--- GIVEN RECORDS ---

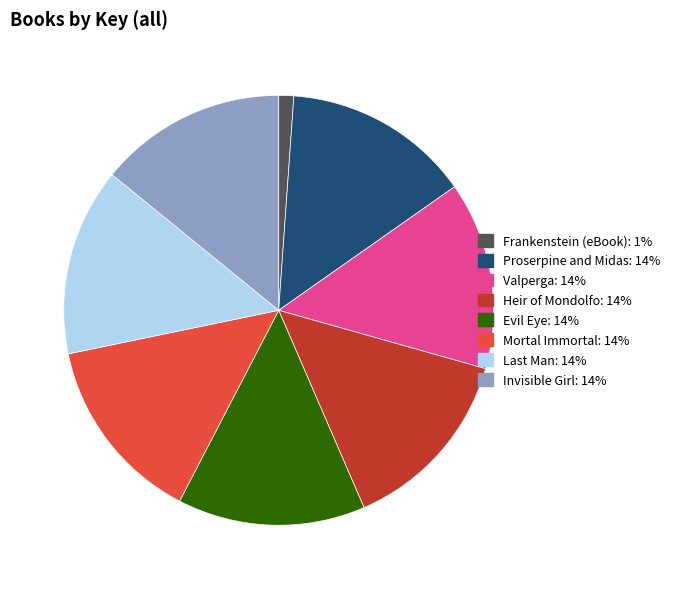

Is Heir of Mondolfo the majority of the pie?

No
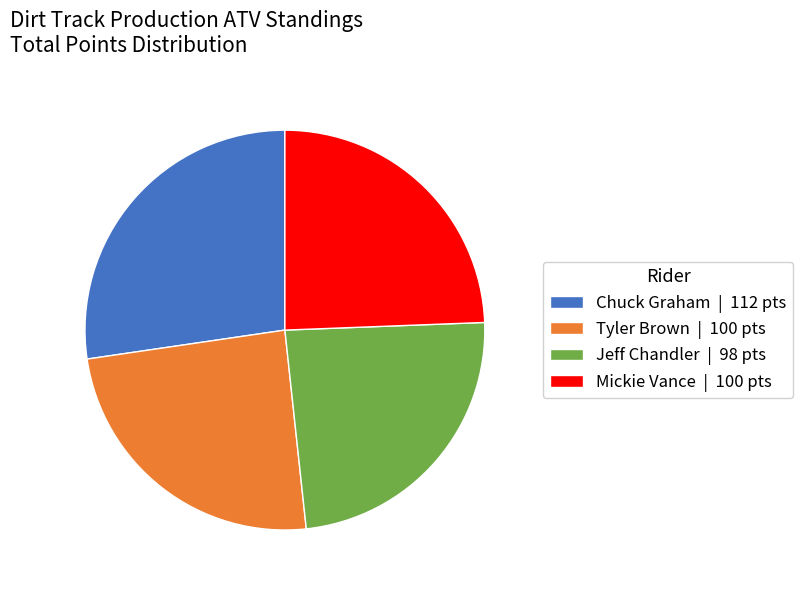

Count the number of slices in the pie.

4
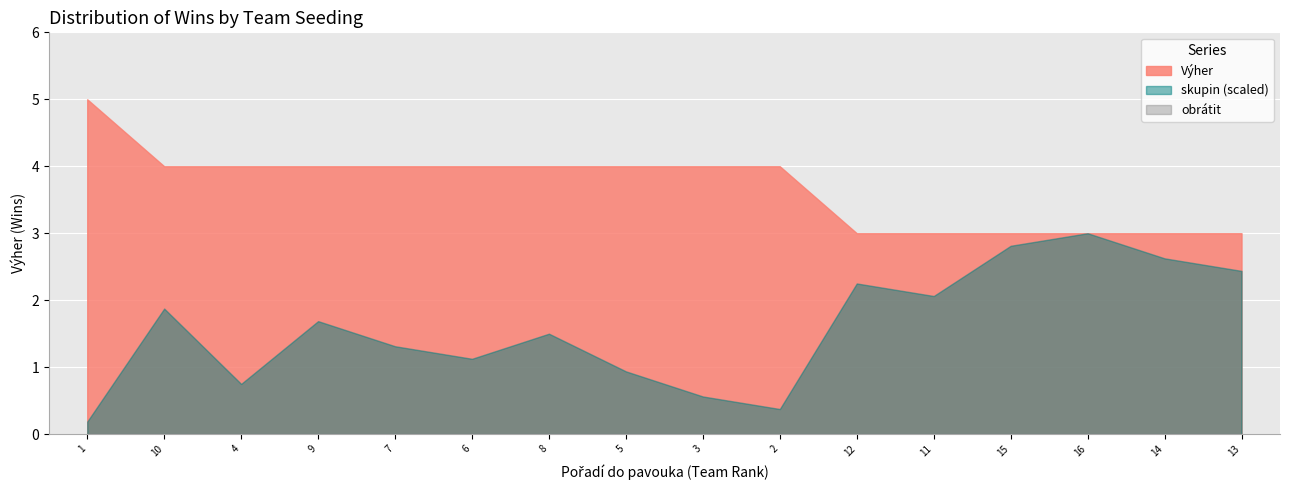

The skupin (scaled) series shows 3.5 at 14. True or false?

False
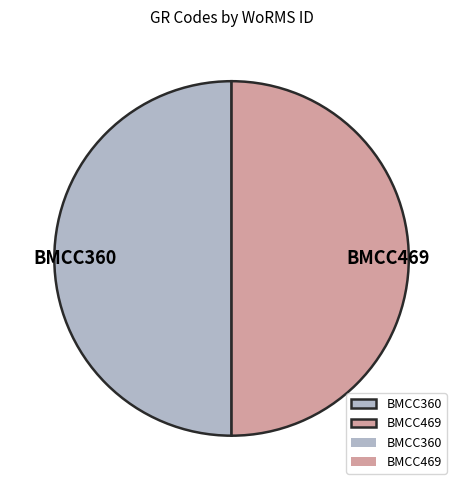

Count the number of slices in the pie.

2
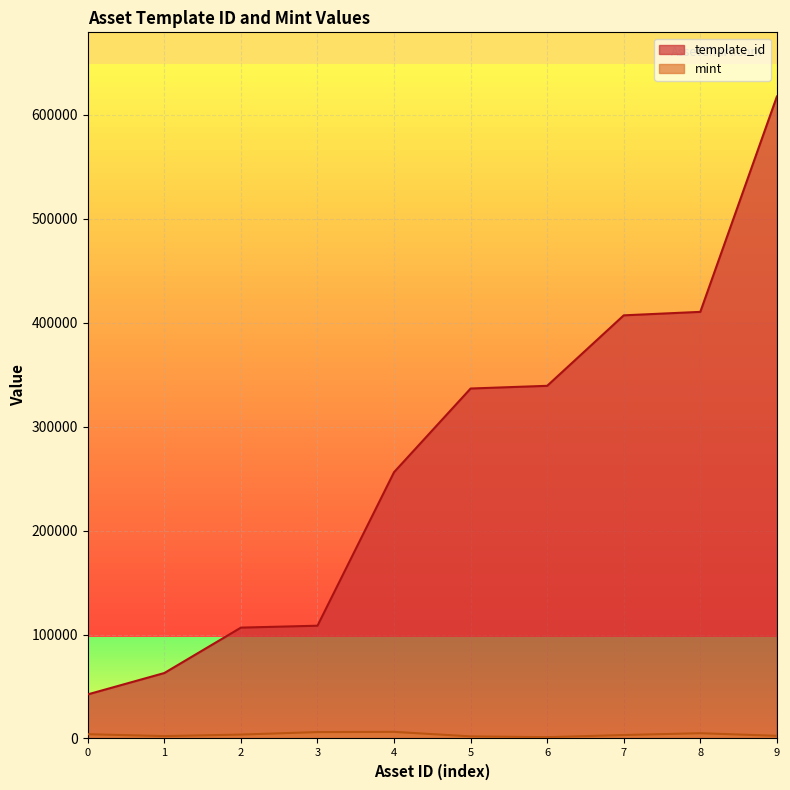

What is the value of the template_id point at the 2nd from the left?

62974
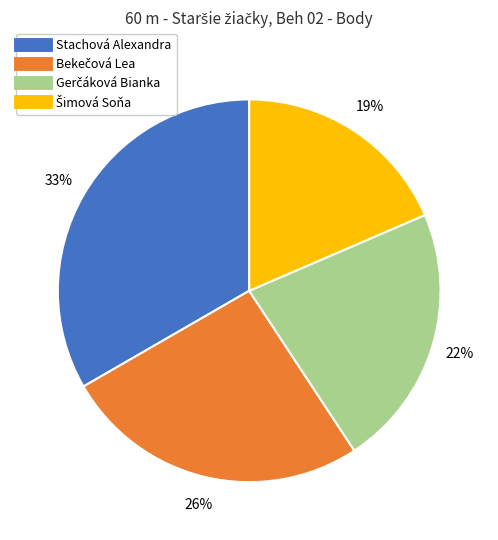

To the nearest percent, what portion does Stachová Alexandra represent?

33%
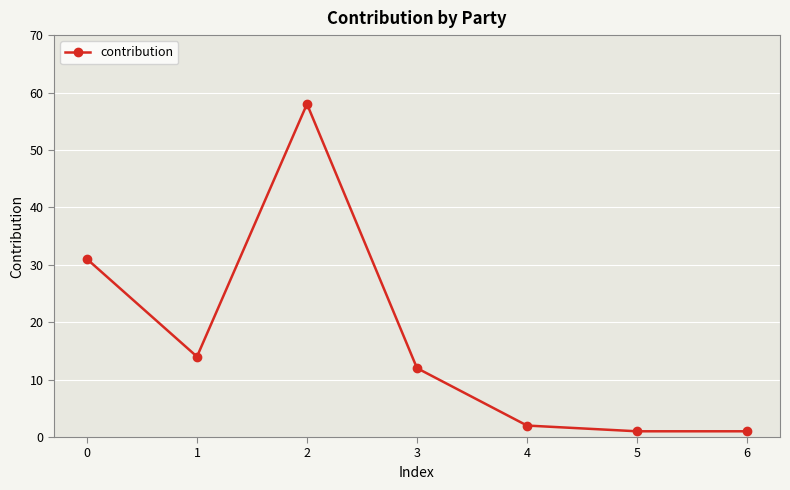

What is the maximum value shown in the chart?

58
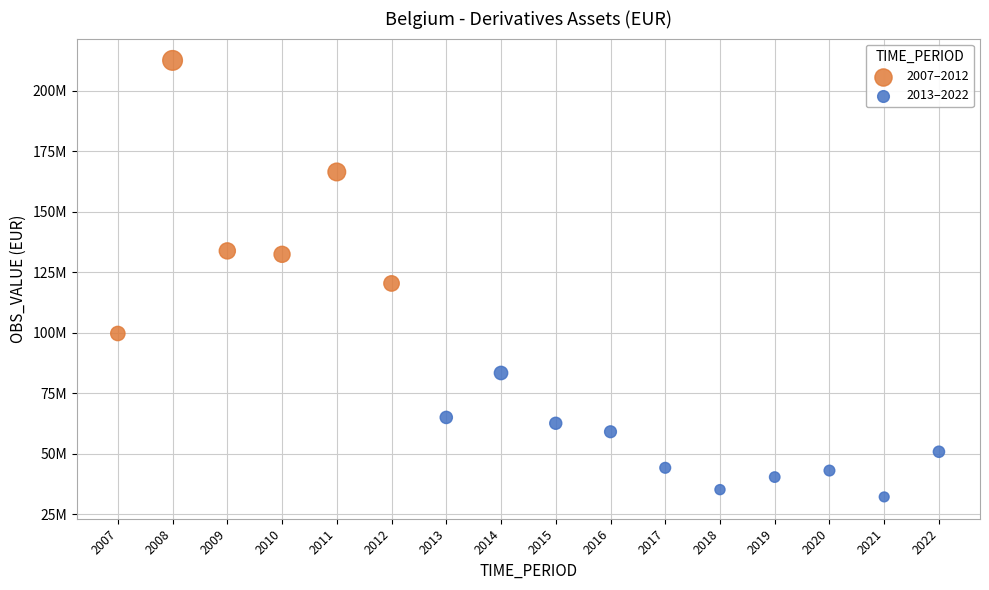

What are all the series names shown in the legend?

2007–2012, 2013–2022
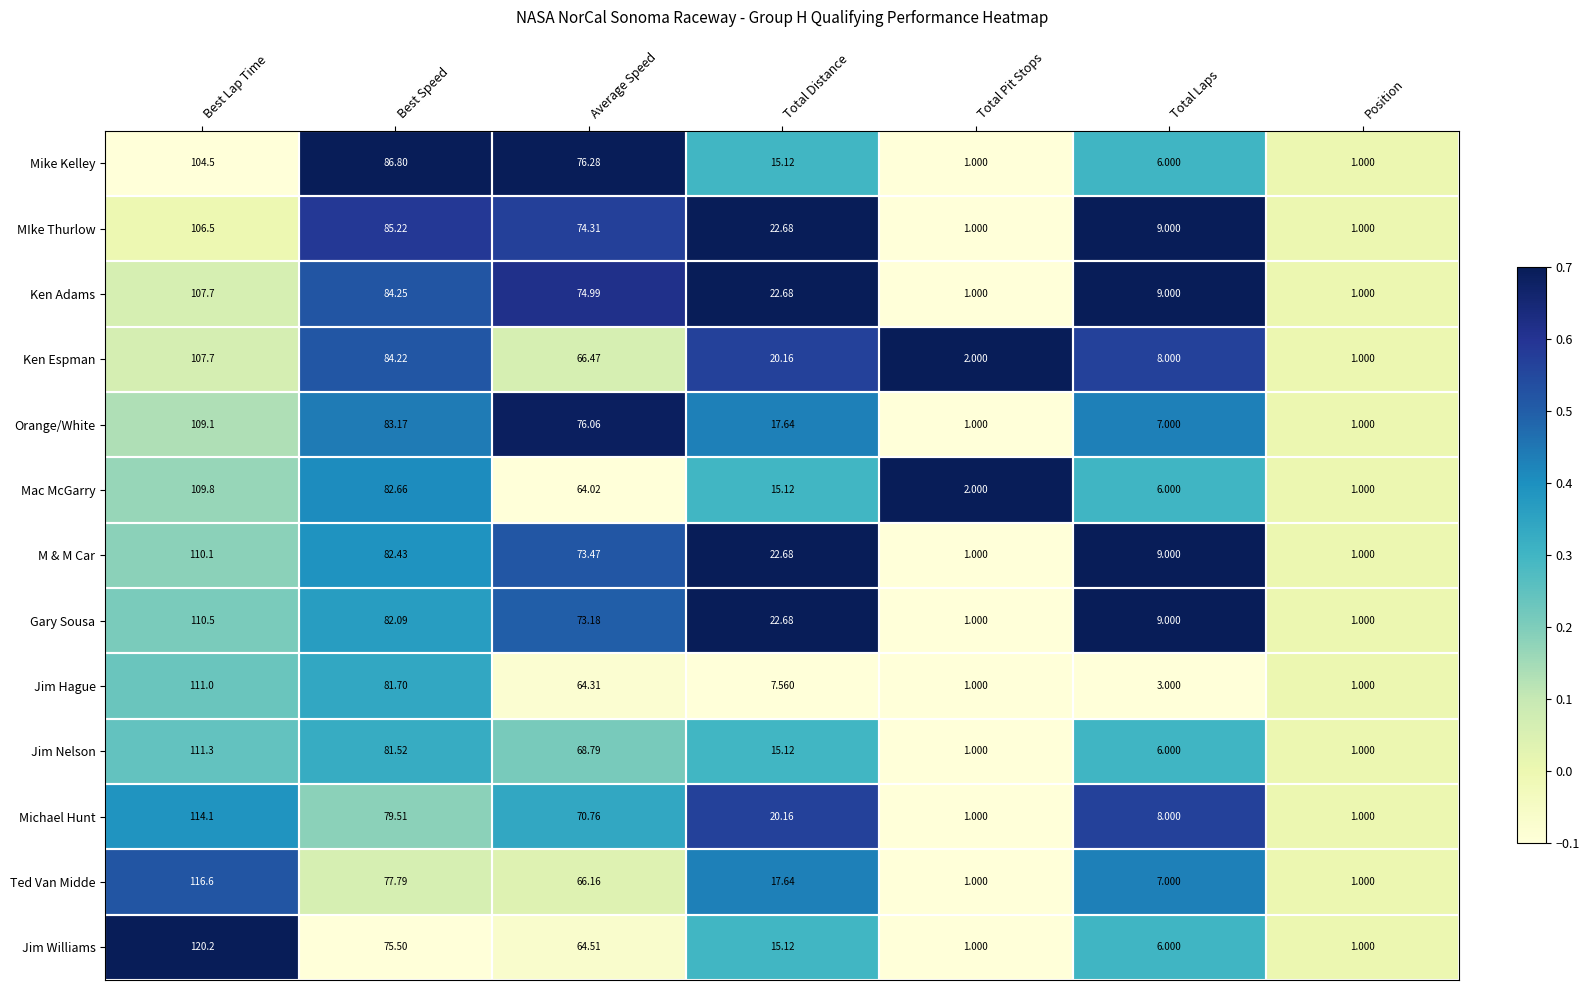

Which series has the widest spread of values?

Jim Williams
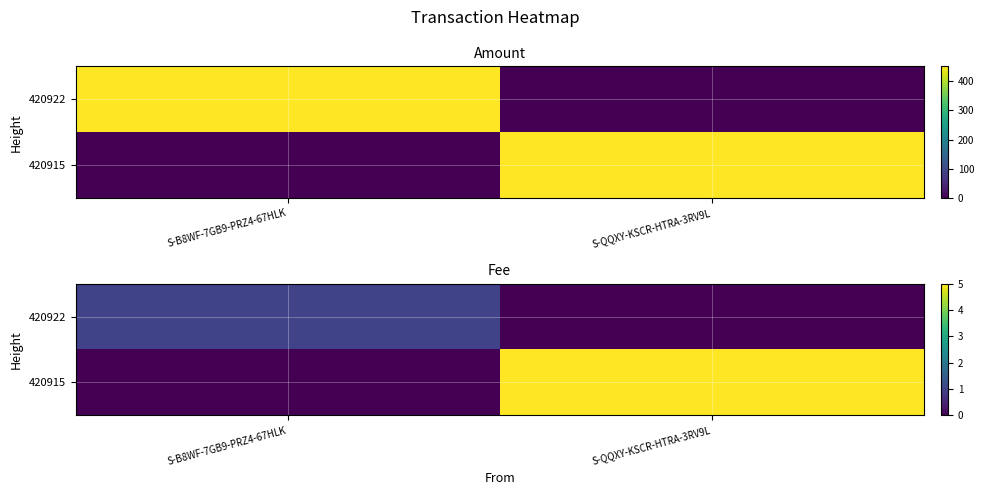

Rank the categories by 420922 value from highest to lowest.

S-B8WF-7GB9-PRZ4-67HLK, S-QQXY-KSCR-HTRA-3RV9L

---

TASK ITEM » Reproduce every line above word for word, leaving out the pictures.

TASK RESPONSE »
Is Heir of Mondolfo the majority of the pie?

No

Count the number of slices in the pie.

4

The skupin (scaled) series shows 3.5 at 14. True or false?

False

Count the number of slices in the pie.

2

What is the value of the template_id point at the 2nd from the left?

62974

To the nearest percent, what portion does Stachová Alexandra represent?

33%

What is the maximum value shown in the chart?

58

What are all the series names shown in the legend?

2007–2012, 2013–2022

Which series has the widest spread of values?

Jim Williams

Rank the categories by 420922 value from highest to lowest.

S-B8WF-7GB9-PRZ4-67HLK, S-QQXY-KSCR-HTRA-3RV9L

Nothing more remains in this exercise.